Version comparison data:
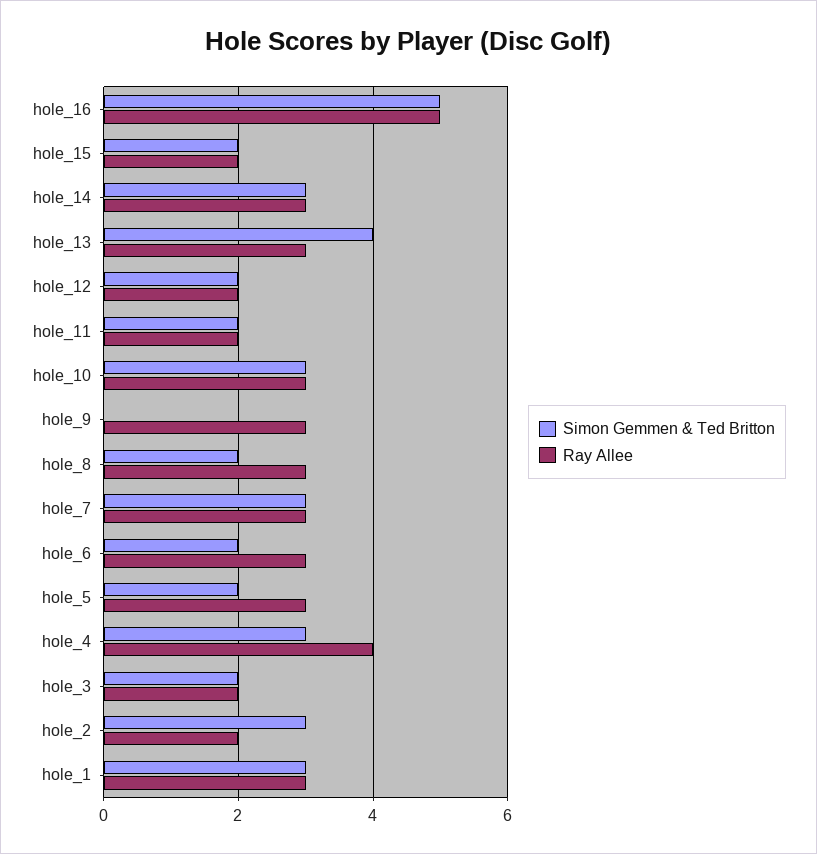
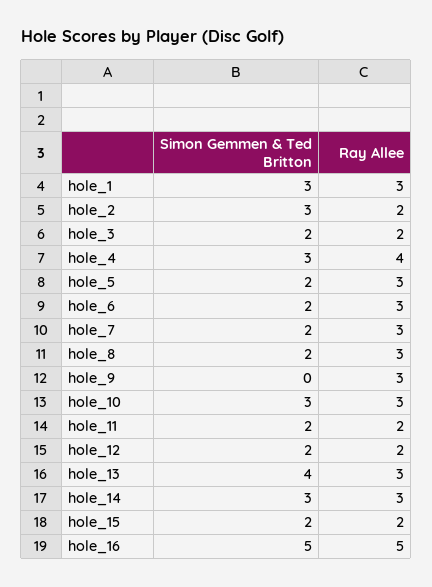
Simon Gemmen & Ted Britton, hole_7: 3 -> 2

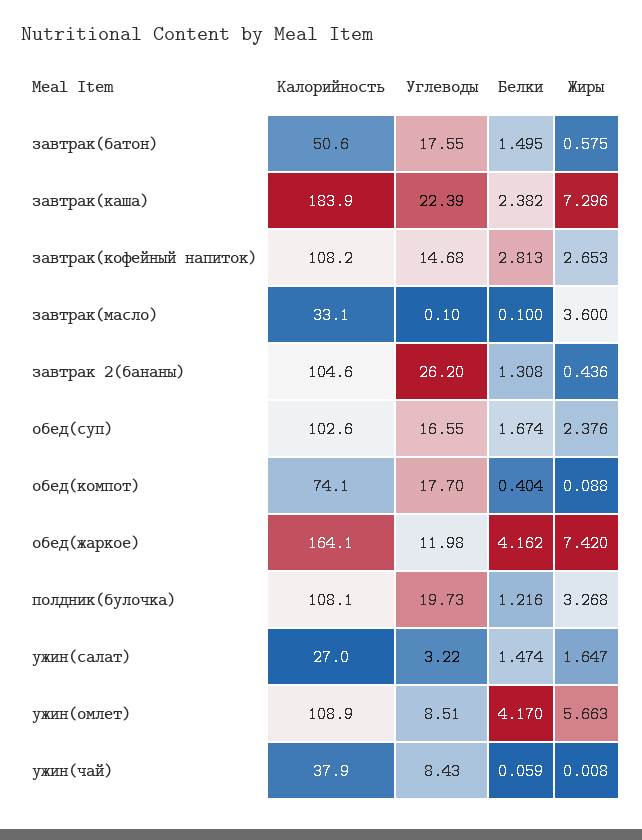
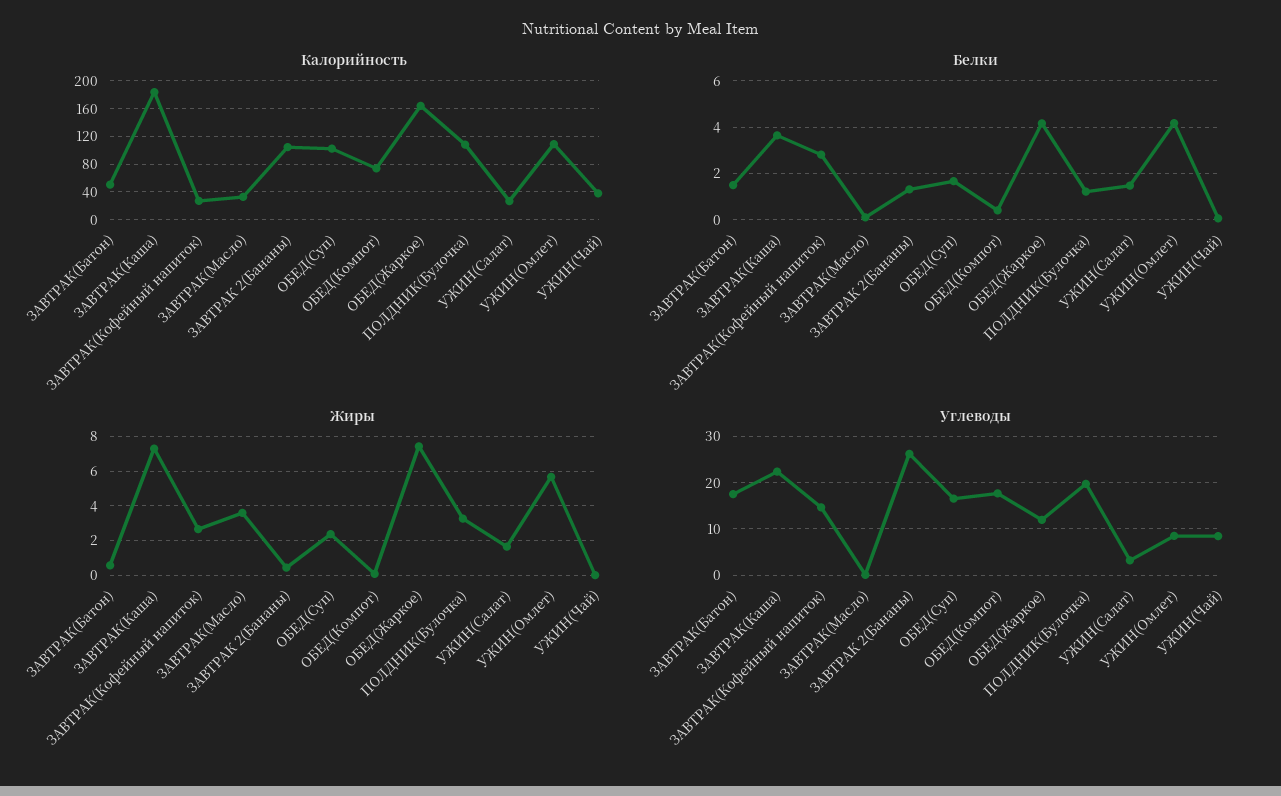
Белки, завтрак(каша): 2.382 -> 3.5
Калорийность, завтрак(кофейный напиток): 108.2 -> 30

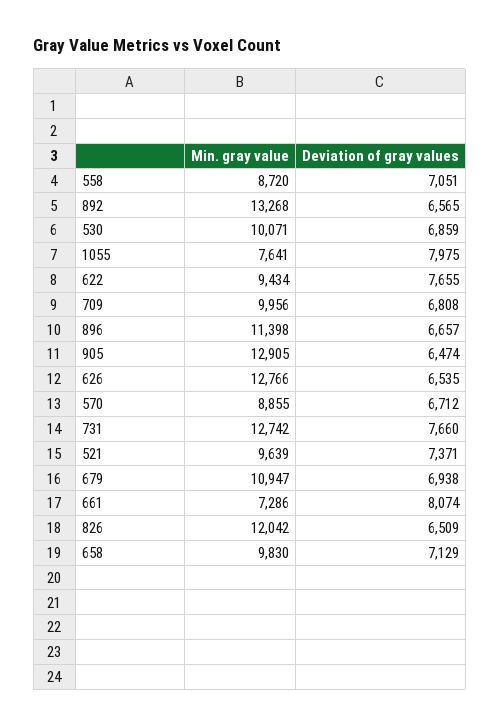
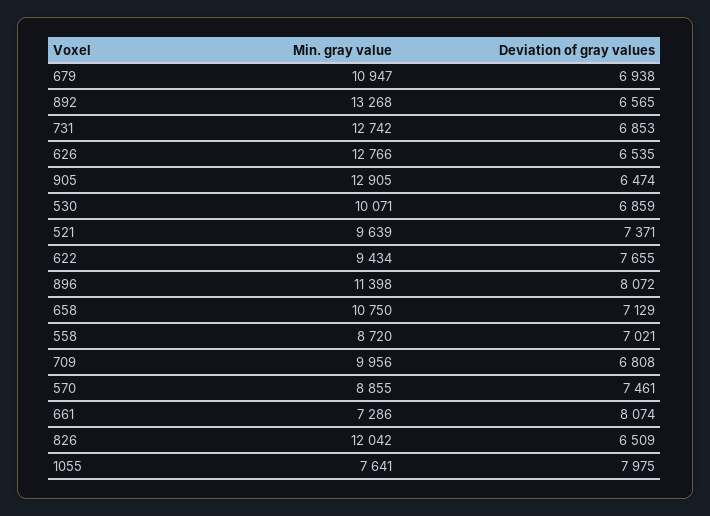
Deviation of gray values, 558: 7051 -> 7021
Deviation of gray values, 896: 6657 -> 8072
Deviation of gray values, 570: 6712 -> 7461
Deviation of gray values, 731: 7660 -> 6853
Min. gray value, 658: 9830 -> 10750

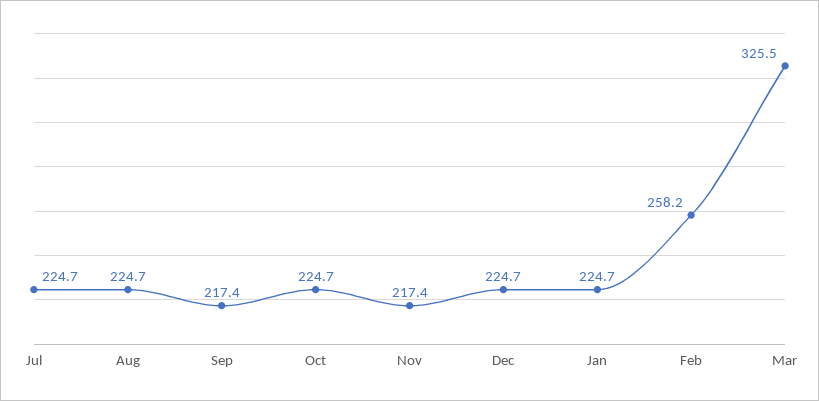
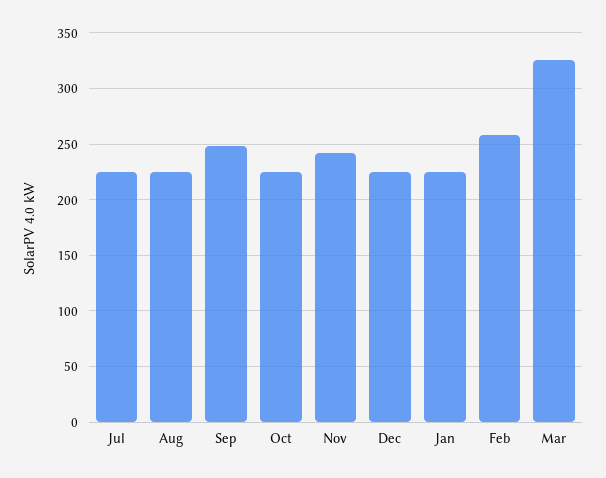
Sep: 217.4 -> 250
Nov: 217.4 -> 240

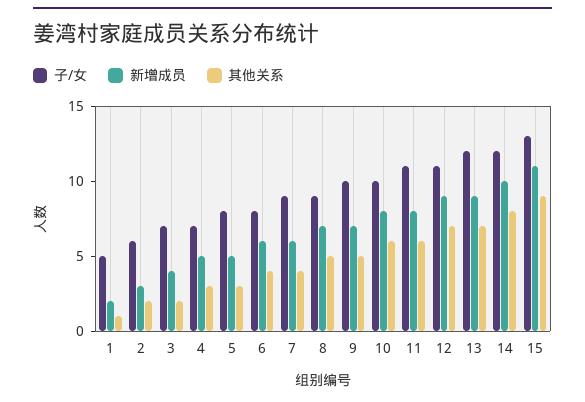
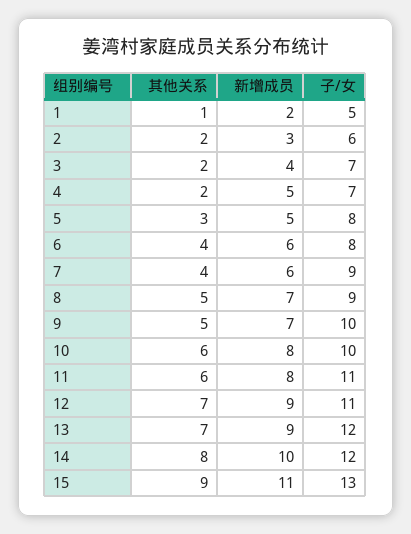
其他关系, 4: 3 -> 2

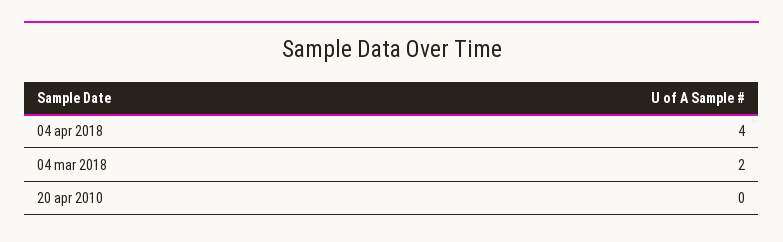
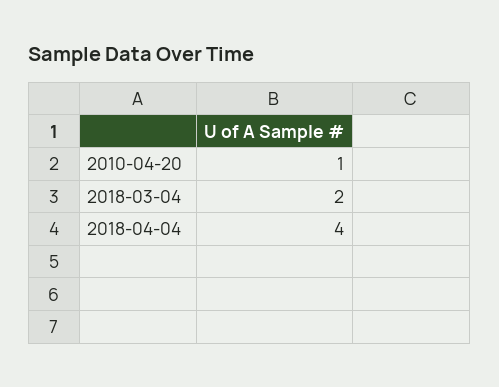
20 apr 2010: 0 -> 1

# [Work instructions]
Nothing but the lines with "values" should be returned, copied from the entries above.

# [Reply to the task]
Deviation of gray values, 558: 7051 -> 7021
Deviation of gray values, 896: 6657 -> 8072
Deviation of gray values, 570: 6712 -> 7461
Deviation of gray values, 731: 7660 -> 6853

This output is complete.